U.S. patent number 4,858,575 [Application Number 07/162,448] was granted by the patent office on 1989-08-22 for rocker arm bearing assembly.
Invention is credited to David Fittro, Arnold E. Fredericksen.
United States Patent |
4,858,575 |
Fittro , et al. |
August 22, 1989 |
Rocker arm bearing assembly
Abstract
The rocker arm bearing assembly has a rocker arm which
oscillates on a bearing support member and an associated pair of
bearings. The bearings are self-contained units with an outer race,
an inner race, and multiple rollers positioned between the two
races. Full-complement radial bearings are preferably utilized. The
bearings are supported on the bearing support member to form an
integral unit which can be dropped into the rocker arm. This allows
for speedy assembly of the rocker arm with the bearing and support
member unit.
Inventors: |
Fittro; David (West Simsbury,
CT), Fredericksen; Arnold E. (Winsted, CT) |
Family
ID: |
22585665 |
Appl.
No.: |
07/162,448 |
Filed: |
March 1, 1988 |
Current U.S.
Class: |
123/90.41;
384/2 |
Current CPC
Class: |
F01L
1/183 (20130101) |
Current International
Class: |
F01L
1/18 (20060101); F01L 001/18 () |
Field of
Search: |
;123/90.39,90.41,90.42
;74/519,559 ;384/154,2,440,565,589 |
References Cited
[Referenced By]
U.S. Patent Documents
Primary Examiner: Wolfe; Willis R.
Assistant Examiner: Macy; M.
Claims
We claim:
1. A rocker arm bearing assembly comprising:
an immovable support stud;
a bearing support member immovably affixed to said stud, said
member being configured so as to support and retain two coaxial
bearings;
a rocker arm having a generally cup-shaped configuration, said arm
having a lower portion with an arcuate shape, said arm also having
at least two side walls upwardly-extending from said lower portion,
and said lower portion having an elongate aperture formed
therethrough so as to accommodate said stud and said support
member; and
means for supporting said support member within said rocker arm so
as to provide for oscillating movement of said rocker arm on said
two bearings, wherein said means comprises two
horizontally-extending arms integrally attached to said support
member, each of said arms having an end surface; and a convex
protuberance projecting outwardly from each of said end surfaces of
said support member arms.
2. A rocker arm bearing assembly comprising:
an immovable support stud;
a bearing support member immovably affixed to said stud, said
member being configured so as to support and retain two coaxial
bearings;
a rocker arm having a generally cup-shaped configuration, said arm
having a lower portion with an arcuate shape, said arm also having
at least two side walls upwardly-extending from said lower portion,
and said lower portion having an elongate aperture formed
therethrough so as to accommodate said stud and said support
member; and
means for supporting said bearing support member within said rocker
arm so as to provide for oscillating movement of said rocker arm on
said two bearings, wherein said means comprises two
horizontally-extending arms integrally attached to said support
member, each of said arms having an end surface; and an indent
formed in each of said two rocker arm side walls so as to form
convex surfaces inside each of said side walls, said two convex
surfaces being positioned so as to mate with said support member
arm end surfaces and thereby allow said rocker arm to oscillate on
said two convex surfaces and said two bearings.

## Directions
Reproduce the rocker arm patent word for word, from "U.S. patent number" up to and including "Arnold E. Fredericksen.".

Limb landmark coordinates
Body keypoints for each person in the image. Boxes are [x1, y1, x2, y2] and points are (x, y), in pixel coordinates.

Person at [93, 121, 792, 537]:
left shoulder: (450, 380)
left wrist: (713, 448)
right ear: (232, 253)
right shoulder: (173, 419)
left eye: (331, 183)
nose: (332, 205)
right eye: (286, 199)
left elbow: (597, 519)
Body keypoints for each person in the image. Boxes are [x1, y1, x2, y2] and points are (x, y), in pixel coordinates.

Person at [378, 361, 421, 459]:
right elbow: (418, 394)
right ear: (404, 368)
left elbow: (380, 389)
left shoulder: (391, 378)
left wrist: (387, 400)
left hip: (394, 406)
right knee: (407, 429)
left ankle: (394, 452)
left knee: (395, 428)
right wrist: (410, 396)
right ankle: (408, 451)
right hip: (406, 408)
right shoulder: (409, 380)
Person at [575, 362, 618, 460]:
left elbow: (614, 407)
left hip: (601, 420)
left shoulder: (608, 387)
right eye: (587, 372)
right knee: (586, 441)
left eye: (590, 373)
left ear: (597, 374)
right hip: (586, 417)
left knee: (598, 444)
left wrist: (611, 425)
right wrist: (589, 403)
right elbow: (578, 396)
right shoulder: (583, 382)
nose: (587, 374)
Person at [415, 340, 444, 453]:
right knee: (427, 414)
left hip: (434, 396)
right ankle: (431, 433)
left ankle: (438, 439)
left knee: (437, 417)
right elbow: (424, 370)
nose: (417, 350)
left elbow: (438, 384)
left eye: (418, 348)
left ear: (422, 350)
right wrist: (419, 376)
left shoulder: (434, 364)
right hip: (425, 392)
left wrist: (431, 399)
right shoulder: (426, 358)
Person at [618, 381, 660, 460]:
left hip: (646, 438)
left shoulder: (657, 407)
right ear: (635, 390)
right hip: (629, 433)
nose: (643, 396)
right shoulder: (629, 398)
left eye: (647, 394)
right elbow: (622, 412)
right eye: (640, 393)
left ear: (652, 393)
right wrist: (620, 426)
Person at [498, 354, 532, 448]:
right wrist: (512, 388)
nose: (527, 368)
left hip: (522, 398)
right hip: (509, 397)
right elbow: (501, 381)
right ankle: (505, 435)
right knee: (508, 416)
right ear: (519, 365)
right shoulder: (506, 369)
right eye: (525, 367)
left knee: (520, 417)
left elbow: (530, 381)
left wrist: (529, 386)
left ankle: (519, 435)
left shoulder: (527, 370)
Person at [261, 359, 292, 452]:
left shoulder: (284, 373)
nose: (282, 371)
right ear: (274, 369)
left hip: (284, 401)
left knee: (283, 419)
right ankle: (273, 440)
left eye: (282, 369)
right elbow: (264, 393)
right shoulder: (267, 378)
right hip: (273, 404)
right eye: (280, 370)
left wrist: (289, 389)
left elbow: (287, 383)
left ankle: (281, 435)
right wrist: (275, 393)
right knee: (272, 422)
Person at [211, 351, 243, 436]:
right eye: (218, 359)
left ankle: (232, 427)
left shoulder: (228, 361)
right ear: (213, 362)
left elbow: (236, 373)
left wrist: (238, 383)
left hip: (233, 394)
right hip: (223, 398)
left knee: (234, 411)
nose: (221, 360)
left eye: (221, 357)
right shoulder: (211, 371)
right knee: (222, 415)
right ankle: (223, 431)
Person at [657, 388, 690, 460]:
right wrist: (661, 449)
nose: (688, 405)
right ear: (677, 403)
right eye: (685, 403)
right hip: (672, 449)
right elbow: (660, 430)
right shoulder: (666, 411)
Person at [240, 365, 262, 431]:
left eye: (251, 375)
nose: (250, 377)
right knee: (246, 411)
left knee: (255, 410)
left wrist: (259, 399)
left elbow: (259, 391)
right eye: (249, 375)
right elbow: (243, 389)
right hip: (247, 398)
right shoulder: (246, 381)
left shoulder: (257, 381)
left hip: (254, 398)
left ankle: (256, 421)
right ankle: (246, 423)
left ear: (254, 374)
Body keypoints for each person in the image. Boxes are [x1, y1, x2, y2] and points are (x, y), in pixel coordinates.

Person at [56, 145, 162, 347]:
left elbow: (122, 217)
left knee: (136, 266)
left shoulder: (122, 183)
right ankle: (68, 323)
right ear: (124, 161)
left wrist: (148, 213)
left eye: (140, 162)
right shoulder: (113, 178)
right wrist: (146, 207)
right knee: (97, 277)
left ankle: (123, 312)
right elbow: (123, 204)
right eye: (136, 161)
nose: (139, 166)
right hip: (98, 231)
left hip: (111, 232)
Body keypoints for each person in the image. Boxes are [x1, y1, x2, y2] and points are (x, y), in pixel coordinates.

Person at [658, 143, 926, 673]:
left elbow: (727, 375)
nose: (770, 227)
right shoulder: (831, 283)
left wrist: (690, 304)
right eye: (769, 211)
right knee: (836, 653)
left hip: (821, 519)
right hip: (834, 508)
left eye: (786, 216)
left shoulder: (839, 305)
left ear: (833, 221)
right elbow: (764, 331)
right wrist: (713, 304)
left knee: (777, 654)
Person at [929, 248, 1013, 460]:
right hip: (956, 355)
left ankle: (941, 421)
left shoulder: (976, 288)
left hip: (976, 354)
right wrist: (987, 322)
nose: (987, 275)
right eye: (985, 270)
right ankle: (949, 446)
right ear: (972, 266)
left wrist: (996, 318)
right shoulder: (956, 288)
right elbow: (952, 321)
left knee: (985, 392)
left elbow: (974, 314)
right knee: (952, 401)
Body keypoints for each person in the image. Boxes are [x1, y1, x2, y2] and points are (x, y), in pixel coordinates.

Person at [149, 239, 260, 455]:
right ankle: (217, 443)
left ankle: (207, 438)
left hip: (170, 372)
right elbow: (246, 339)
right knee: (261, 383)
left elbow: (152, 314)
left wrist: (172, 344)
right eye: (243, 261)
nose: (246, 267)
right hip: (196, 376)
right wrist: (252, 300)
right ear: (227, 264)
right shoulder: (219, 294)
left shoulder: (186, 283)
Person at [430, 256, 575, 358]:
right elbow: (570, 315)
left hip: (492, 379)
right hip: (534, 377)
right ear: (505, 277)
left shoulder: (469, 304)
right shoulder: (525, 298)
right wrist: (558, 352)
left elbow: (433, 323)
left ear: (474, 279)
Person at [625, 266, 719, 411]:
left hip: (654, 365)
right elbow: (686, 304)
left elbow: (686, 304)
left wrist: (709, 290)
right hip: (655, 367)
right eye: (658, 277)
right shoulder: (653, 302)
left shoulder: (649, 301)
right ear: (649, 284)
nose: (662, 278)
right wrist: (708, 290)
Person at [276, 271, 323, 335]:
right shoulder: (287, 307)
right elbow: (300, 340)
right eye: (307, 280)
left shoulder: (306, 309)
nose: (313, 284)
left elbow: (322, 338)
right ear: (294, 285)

## Worked solution
U.S. patent number 4,858,575 [Application Number 07/162,448] was granted by the patent office on 1989-08-22 for rocker arm bearing assembly.
Invention is credited to David Fittro, Arnold E. Fredericksen.